## Complete the following
a - From the passage on the Countryside Council for Wales, pull out the words from "As a statutory" up to and including "life in Wales'." and copy them without changes.
b - Continue the passage on the Countryside Council for Wales from the point where it stops.

## Text passage
_____

The Countryside Council for Wales (CCW; ) was a Welsh Assembly sponsored body responsible for wildlife conservation, landscape and countryside access authority of Wales.

It was merged with Forestry Commission Wales, and Environment Agency Wales to form Natural Resources Wales, a single body managing Wales' environment and natural resources, on 1 April 2013.

As a statutory advisory and prosecuting body, the Countryside Council for Wales 'championed the environment and landscapes of Wales and its coastal waters as sources of natural and cultural riches, as a foundation for economic and social activity, and as a place for leisure and learning opportunities'. It aimed to 'make the environment a valued part of everyone's life in Wales'.

The Council of CCW consisted of a Chairman and a maximum of ten members. They were appointed by the Welsh Government which also provided CCW's annual budget. The Council gave direction to the around 500 staff.  CCW's headquarters was in Bangor, Gwynedd, North Wales, with other offices across Wales.

CCW activities

Advice
CCW gave advice to government on a wide range of matters affecting the countryside. This included threats to the environment, the impacts of developments and changes in land use, international environmental matters and new legislation. CCW also advised on the declaration of marine nature reserves, land for protection under European Union Directives and other international obligations, and land designated by local authorities such as Heritage Coasts and Local Nature Reserves.

Establishing protected areas
As well as advising government and local authorities on land which should be protected, CCW was able to designate several categories of land to protect and conserve wildlife or landscape. These include national nature reserves and Sites of Special Scientific Interest as well as national parks and Areas of Outstanding Natural Beauty. National trails were mapped out and negotiated in the first instance by CCW. Though protected areas represent the most special parts of the Welsh environment, CCW's conservation responsibilities transcended these boundaries and covered the whole of Wales. Wales has 70 national nature reserves, three national parks, five Areas of Outstanding Natural Beauty (AONBs), and Sites of Special Scientific Interest cover around 12% of Wales. About 70% of the Welsh coastline is protected.

Through discussions and management agreements CCW attempted to ensure that the wildlife value of SSSIs, most of which are privately owned and occupied, was retained and enhanced.

_____

## Data section
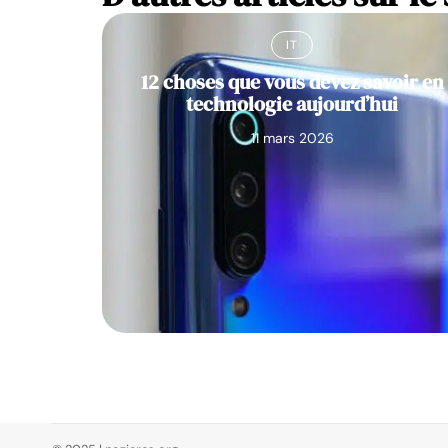
IT
12 choses que vous devez savoir en
technologie aujourd’hui
11 mars 2026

_____

## Answer section
a -
As a statutory advisory and prosecuting body, the Countryside Council for Wales 'championed the environment and landscapes of Wales and its coastal waters as sources of natural and cultural riches, as a foundation for economic and social activity, and as a place for leisure and learning opportunities'. It aimed to 'make the environment a valued part of everyone's life in Wales'.

b -
Protecting rare species
Rare and threatened animals and plants are protected by law so that they are not disturbed or destroyed though there is occasionally a justifiable need to disturb these species. In these cases CCW advised and issued licences for individuals and organisations including for example, photographers and research scientists.

Promoting enjoyment of the countryside
Part of CCW's remit was to improve opportunities for people to enjoy the countryside. By working closely with local authorities and other organisations, improvements were made to the system of public paths. CCW also worked to establish a Wales Coast Path which was officially launched in May 2012.

Health and well-being

Working with others
CCW worked with others on joint projects, local government being one of the closest partners. Other partnership projects ranged from joint educational activities to major engineering projects to regulate water levels on wetlands. Many projects were funded by CCW grants, enabling others to use their special skills and understanding of local communities to carry out environmental tasks on their behalf.

Research and survey

CCW and the rest of the UK
CCW was one of a network of government-funded bodies that perform comparable duties throughout the United Kingdom. These other bodies are:

Natural England 
NatureScot
Environment and Heritage Service (Northern Ireland)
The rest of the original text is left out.